▶ _Work to be completed_
Reproduce, word for word, the lines of the listing from its first line through the line containing "Sur les réseaux", inclusive.
[[ The records open ]]
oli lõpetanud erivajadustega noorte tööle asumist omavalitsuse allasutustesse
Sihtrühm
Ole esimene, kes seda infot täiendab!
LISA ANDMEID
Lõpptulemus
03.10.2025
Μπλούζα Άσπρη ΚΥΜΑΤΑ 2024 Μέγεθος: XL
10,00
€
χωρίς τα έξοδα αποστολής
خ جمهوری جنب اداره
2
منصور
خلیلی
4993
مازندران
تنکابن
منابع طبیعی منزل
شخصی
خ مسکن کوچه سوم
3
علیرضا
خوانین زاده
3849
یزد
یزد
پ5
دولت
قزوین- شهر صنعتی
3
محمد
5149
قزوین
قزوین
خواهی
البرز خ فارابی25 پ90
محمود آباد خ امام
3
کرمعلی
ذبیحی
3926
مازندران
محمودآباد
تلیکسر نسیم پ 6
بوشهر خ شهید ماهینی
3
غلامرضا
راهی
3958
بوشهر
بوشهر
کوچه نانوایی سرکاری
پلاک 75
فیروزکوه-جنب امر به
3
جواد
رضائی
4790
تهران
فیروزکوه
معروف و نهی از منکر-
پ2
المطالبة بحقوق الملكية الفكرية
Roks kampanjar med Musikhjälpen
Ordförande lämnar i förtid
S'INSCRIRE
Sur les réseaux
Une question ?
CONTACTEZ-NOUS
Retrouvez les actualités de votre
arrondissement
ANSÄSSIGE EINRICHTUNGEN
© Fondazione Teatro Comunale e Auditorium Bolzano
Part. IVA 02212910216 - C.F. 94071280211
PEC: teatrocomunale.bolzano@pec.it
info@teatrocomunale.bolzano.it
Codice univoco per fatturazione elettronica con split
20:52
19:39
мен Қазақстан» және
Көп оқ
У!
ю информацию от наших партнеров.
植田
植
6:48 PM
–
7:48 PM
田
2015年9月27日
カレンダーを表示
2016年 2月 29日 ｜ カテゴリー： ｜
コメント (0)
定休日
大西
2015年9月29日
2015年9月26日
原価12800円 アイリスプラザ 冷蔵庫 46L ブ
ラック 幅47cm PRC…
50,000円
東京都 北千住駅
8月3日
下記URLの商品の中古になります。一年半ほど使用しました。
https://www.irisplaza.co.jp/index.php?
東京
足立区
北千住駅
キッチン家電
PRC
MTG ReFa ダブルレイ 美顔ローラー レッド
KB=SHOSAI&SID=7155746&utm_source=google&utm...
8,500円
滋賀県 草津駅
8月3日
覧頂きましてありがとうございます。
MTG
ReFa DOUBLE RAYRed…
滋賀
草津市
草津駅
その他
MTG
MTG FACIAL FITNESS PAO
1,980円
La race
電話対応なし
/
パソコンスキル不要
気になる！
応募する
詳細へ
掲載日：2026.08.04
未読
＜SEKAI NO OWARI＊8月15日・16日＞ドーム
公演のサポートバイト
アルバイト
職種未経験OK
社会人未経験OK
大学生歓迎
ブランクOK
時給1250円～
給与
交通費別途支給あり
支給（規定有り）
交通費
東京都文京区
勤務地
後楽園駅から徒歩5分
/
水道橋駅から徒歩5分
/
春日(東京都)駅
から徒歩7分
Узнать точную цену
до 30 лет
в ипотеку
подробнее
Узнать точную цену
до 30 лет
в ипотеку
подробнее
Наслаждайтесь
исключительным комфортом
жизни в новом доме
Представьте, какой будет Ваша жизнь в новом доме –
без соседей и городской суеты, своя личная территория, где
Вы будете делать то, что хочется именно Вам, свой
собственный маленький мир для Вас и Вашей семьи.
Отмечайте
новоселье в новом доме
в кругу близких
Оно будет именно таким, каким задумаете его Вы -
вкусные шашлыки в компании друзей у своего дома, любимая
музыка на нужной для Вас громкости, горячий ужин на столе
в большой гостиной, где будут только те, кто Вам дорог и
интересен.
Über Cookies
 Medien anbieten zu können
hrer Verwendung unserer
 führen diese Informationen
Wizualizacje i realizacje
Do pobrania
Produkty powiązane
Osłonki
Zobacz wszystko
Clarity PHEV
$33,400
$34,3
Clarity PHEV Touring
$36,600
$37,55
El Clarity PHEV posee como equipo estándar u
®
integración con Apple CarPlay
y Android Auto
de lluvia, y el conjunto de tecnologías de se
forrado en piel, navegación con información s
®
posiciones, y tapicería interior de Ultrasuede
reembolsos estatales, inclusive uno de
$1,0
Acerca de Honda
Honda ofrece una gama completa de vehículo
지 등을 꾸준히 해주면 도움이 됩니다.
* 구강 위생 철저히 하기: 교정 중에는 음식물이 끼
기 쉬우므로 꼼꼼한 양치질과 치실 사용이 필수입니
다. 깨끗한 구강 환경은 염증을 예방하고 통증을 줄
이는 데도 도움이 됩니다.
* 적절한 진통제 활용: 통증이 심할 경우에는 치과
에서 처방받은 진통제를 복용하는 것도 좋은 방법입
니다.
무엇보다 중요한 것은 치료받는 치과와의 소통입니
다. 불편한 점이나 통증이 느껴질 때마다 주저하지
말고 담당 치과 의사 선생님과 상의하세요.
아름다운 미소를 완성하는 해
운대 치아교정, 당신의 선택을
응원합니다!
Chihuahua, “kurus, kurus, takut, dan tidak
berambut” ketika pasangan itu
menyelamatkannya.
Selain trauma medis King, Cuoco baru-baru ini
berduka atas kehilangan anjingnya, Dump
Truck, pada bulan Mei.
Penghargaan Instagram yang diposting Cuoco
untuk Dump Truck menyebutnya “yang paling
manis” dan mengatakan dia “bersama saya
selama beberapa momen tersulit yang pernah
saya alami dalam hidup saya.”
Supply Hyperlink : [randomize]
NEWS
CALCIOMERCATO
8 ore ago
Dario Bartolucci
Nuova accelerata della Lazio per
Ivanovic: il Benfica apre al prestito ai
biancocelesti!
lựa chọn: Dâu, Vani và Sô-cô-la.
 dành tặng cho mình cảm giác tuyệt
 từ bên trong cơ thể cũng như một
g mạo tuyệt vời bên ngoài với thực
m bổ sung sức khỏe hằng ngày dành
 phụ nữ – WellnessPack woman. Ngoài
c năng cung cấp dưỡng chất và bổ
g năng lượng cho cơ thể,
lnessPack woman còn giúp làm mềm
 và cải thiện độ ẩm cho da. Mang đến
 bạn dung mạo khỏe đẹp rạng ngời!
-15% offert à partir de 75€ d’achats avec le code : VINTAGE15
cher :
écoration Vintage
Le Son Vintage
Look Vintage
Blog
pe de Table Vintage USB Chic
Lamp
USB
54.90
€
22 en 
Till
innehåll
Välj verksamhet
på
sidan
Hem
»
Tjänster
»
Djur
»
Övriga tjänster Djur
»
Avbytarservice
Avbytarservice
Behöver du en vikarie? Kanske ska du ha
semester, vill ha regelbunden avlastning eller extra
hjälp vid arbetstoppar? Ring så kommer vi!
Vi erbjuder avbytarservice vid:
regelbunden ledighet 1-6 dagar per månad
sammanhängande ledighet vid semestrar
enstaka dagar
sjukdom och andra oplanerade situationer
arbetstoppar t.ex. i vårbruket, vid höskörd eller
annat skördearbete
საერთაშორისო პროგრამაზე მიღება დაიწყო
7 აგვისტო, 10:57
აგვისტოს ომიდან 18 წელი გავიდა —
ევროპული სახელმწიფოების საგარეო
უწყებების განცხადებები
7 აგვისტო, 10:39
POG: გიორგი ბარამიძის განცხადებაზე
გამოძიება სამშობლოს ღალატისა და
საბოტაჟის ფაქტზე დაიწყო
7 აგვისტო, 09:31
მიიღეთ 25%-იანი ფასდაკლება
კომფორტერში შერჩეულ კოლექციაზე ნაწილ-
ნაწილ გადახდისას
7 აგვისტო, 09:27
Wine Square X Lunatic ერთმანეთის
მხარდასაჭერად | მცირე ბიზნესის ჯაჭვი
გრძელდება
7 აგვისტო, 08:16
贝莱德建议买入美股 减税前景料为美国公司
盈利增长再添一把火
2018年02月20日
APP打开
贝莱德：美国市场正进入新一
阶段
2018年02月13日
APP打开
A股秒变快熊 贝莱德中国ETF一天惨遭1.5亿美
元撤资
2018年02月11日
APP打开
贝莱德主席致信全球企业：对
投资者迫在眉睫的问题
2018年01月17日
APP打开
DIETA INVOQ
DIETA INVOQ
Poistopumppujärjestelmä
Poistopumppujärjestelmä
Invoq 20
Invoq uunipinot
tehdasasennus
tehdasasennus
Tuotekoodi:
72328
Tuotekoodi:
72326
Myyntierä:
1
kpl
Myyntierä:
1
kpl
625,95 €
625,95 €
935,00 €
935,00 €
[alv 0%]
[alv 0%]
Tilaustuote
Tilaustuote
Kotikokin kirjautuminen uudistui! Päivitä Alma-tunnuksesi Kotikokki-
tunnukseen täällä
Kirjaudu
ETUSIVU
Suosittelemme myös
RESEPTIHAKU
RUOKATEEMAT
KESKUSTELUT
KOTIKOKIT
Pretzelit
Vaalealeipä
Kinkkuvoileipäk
[[ The records closed ]]
▶ _Solved exercise_
oli lõpetanud erivajadustega noorte tööle asumist omavalitsuse allasutustesse
Sihtrühm
Ole esimene, kes seda infot täiendab!
LISA ANDMEID
Lõpptulemus
03.10.2025
Μπλούζα Άσπρη ΚΥΜΑΤΑ 2024 Μέγεθος: XL
10,00
€
χωρίς τα έξοδα αποστολής
خ جمهوری جنب اداره
2
منصور
خلیلی
4993
مازندران
تنکابن
منابع طبیعی منزل
شخصی
خ مسکن کوچه سوم
3
علیرضا
خوانین زاده
3849
یزد
یزد
پ5
دولت
قزوین- شهر صنعتی
3
محمد
5149
قزوین
قزوین
خواهی
البرز خ فارابی25 پ90
محمود آباد خ امام
3
کرمعلی
ذبیحی
3926
مازندران
محمودآباد
تلیکسر نسیم پ 6
بوشهر خ شهید ماهینی
3
غلامرضا
راهی
3958
بوشهر
بوشهر
کوچه نانوایی سرکاری
پلاک 75
فیروزکوه-جنب امر به
3
جواد
رضائی
4790
تهران
فیروزکوه
معروف و نهی از منکر-
پ2
المطالبة بحقوق الملكية الفكرية
Roks kampanjar med Musikhjälpen
Ordförande lämnar i förtid
S'INSCRIRE
Sur les réseaux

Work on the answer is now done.